The message concludes with an invitation to her kickoff campaign speech in front of Trump International tower in New York City on March 24.
Most of the senator’s kickoff video targets President Donald Trump. The suggestively edited footage casts a negative light on the president that largely aligns with the attacks on him by establishment media outlets.
In the video, the senator from New York embraces several socialist policy proposals, including universal health care and the Green New Deal. Gillibrand has co-sponsored both the Green New Deal resolution and the “Medicare for All” legislation in Congress, which are fervently promoted by both the Communist Party USA and the Democratic Socialists of America, the largest socialist group in the United States.
“We launched ourselves into space and landed on the moon. If we can do that, we can definitely achieve universal health care,” Gillibrand said in the video. “We can provide paid family leave for all, end gun violence, pass a Green New Deal, get money out of politics, and take back our democracy.”
Gillibrand already has been campaigning in key states that hold early Democratic primary contests. In an average of public opinion polls tallied by Real Clear Politics, she has earned less than 1 percent support, far behind socialist Sen. Bernard Sanders (I-Vt.), who is polling at 22 percent. Former Vice President Joe Biden is leading in the polls with 29 percent, but hasn’t yet announced his candidacy.

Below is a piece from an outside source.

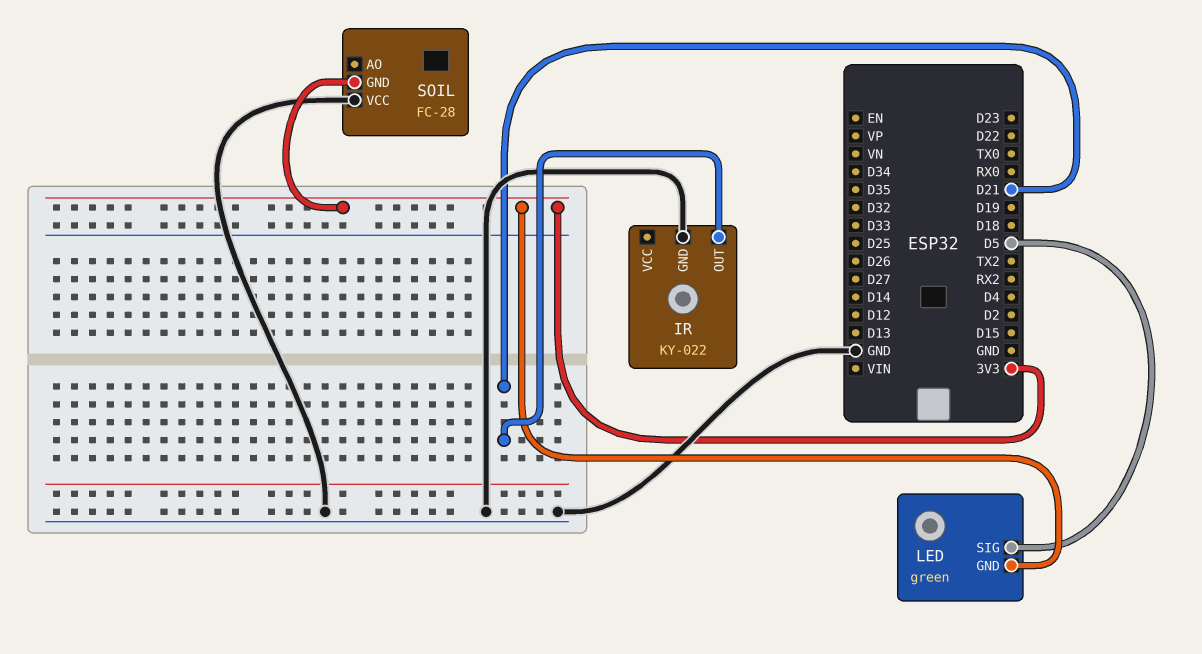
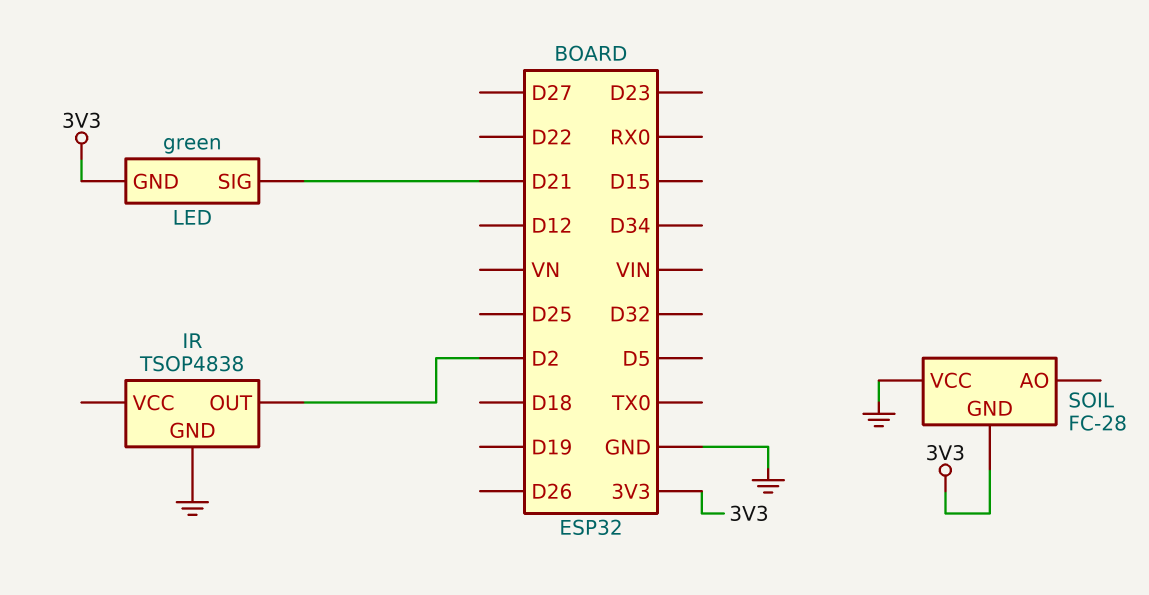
IR: KY-022 -> TSOP4838
IR pin OUT: D21 -> D2
LED pin SIG: D5 -> D21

Gillibrand was more fiscally conservative as a member of the House of Representatives, but her positions shifted far to the left since she was appointed to fill the Senate seat vacated by Hillary Clinton, who became President Barack Obama’s secretary of state. In key Senate votes in 2018, Gillibrand voted in favor of economic freedom 29 percent of the time, according to a scorecard maintained by FreedomWorks. Sanders received the same 29 percent rating.
Gillibrand then won the seat in a special election and was re-elected to six-year terms in 2012 and 2018. She has attributed the ideology shift to representing a liberal state versus a more conservative district.
Gillibrand joins a crowded field of Democratic contenders. Former Rep. Robert “Beto” O’Rourke (D-Texas) announced his bid days before Gillibrand.